§ **Quoted text**:
** BEGIN **
# We all think we're good until we try the "REAL" North Shore!



## Tracerboy (Oct 13, 2002)

I see a lot of guys on here riding North Shore style stunts. The stunts are maybe 5% of what makes north shore scary difficult in some areas.

I've been going up to Cypress and Seymour the last month or so. SCARY!

Log rides, rock drops, skinnies, and all that crap north shore is known for, is easy to do anywhere else. Add an infinite amount of rocks and roots the size of full logs to the extremely steep trails and you get a recipe for the nastiest terrain in the world!

I swear, some of the trails I've been riding lately drop at least 2000 feet in less than 1.5 miles. 


Before I started riding there, I thought I was top game. I could ride 4 inch wide skinnies and do farely decent sized drops like it's nothing. After riding up there, I'm realizing that I'm actually more of a novice by their standards.

Nothing is worse than having a group of Canadian DH chicks blow past you on a black diamond trail.

Visit the shore and prepare to be humbled! There's a reason the best freeriders in the world are born there. Hell, even Wade Simmons says the shore is way too technical. I agree. It's nearly impossible to think of what even 20 feet in front of you, it's all about living in the moment of where your front wheel is at.

If you're like me and getting tired of your local trails not being a challenge anymore, try the shore and feel like a NOOB all over again!


----------



## dandurston (Jan 20, 2005)

I definately planning to make it out there. I was born in B.C. but my parents moved out to Ontario when I was 3 and I've been raggin on them for it ever since. I do think I'll be totally humbled out there because one stunt has gotta be a lot easier to do when you can fully focus on it instead of trying to bunny hop over a log right before you ride the skinny.


----------



## Tracerboy (Oct 13, 2002)

dandurston said:


> I definately planning to make it out there. I was born in B.C. but my parents moved out to Ontario when I was 3 and I've been raggin on them for it ever since. I do think I'll be totally humbled out there because one stunt has gotta be a lot easier to do when you can fully focus on it instead of trying to bunny hop over a log right before you ride the skinny.


Just to give you an idea of some of the stuff out there. Most trails will be lucky to have more than 10 feet of smooth trail for each mile.

I've ridden a lot of places and none of them are even close to the level of steep and gnarly.


----------



## kntr (Jan 25, 2004)

I agree the Shore is awesome. We ride there 1-2 times a year. Some of the blue square trails are crazy. Try the triple red diamond trails if you want to be schooled.

I love Gutsploder.


----------



## SHIVER ME TIMBERS (Jan 12, 2004)

nice write up and pictures.....I know i would walk some of that....I can't even balance on a curb


----------



## sin/p3 (Oct 27, 2005)
** END **
Decide whether each statement agrees with the North Shore thread, answering yes or no and quoting the deciding words: (a) Tracerboy says some trails he has ridden lately drop at least 2000 feet in less than 1.5 miles; (b) dandurston was born in Ontario; (c) kntr rides the Shore every month. The records play no part in this work.

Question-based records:
** BEGIN **
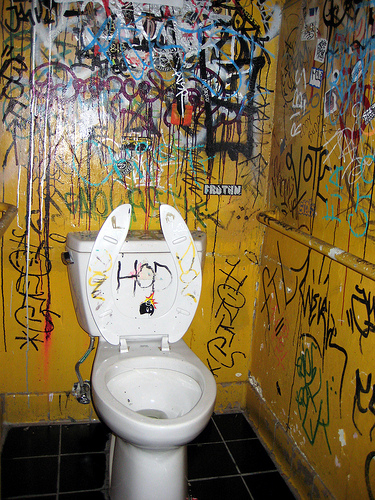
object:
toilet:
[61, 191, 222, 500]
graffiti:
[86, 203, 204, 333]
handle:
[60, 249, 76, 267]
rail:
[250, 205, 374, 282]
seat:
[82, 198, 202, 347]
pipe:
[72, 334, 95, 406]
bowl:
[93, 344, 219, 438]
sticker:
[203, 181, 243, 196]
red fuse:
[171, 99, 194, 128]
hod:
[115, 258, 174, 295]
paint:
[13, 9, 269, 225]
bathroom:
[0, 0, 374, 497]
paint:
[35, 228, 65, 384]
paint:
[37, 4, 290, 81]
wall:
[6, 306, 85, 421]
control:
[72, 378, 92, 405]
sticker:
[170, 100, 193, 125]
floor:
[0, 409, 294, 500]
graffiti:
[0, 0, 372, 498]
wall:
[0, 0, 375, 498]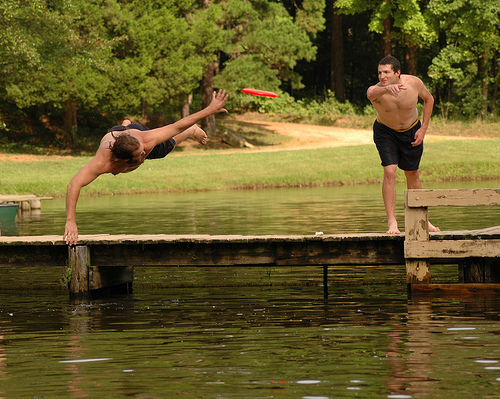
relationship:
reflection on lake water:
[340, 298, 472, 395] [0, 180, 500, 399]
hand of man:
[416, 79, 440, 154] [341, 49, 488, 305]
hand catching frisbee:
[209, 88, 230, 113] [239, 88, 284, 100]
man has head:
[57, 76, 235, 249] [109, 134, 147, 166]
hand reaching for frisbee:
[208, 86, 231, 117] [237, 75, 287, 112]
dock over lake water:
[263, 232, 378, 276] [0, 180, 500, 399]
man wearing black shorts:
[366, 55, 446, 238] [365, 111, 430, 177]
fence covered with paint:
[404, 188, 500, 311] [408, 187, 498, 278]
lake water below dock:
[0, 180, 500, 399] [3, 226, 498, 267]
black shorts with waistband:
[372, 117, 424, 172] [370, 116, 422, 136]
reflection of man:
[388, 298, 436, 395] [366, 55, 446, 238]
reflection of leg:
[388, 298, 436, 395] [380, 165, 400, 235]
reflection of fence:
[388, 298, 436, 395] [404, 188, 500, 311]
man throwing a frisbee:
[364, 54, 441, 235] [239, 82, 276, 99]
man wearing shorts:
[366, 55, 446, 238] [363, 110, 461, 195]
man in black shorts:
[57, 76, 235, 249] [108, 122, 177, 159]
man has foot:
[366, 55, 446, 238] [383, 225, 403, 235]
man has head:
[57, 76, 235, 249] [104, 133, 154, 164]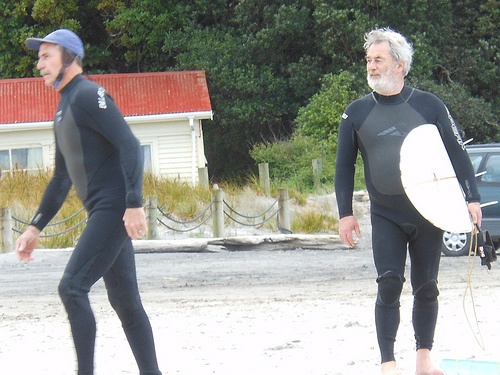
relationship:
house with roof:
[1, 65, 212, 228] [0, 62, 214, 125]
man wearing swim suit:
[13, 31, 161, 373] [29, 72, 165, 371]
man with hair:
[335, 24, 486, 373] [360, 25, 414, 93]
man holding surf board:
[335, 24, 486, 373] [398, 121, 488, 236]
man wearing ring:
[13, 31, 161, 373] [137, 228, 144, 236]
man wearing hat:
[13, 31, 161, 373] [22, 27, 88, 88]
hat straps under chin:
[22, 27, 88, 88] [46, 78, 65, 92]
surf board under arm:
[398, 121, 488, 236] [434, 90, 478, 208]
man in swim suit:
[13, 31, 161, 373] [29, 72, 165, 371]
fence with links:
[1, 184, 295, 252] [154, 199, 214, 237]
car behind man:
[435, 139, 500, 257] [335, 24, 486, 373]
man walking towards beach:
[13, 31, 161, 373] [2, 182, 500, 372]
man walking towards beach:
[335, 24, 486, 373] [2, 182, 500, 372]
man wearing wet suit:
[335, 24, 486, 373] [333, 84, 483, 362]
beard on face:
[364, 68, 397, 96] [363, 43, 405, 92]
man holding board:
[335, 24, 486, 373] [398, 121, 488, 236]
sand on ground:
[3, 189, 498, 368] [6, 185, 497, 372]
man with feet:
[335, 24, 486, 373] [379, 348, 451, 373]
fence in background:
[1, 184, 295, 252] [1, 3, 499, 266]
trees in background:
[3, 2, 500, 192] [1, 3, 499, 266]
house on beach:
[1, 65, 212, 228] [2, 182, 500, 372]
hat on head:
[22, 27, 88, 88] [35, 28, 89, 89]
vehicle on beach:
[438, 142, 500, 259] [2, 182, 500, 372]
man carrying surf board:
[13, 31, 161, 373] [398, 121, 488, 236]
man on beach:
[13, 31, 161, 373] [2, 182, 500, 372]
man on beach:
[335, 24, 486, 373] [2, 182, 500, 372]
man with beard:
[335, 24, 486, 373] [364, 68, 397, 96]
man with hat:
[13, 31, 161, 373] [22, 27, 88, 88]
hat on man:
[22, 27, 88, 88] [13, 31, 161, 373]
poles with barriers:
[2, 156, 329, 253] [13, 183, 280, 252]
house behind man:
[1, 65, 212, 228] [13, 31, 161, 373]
** END **
§ **Full answer**:
(a) Yes: "some of the trails I've been riding lately drop at least 2000 feet in less than 1.5 miles."
(b) No: "I was born in B.C. but my parents moved out to Ontario when I was 3."
(c) No: "We ride there 1-2 times a year."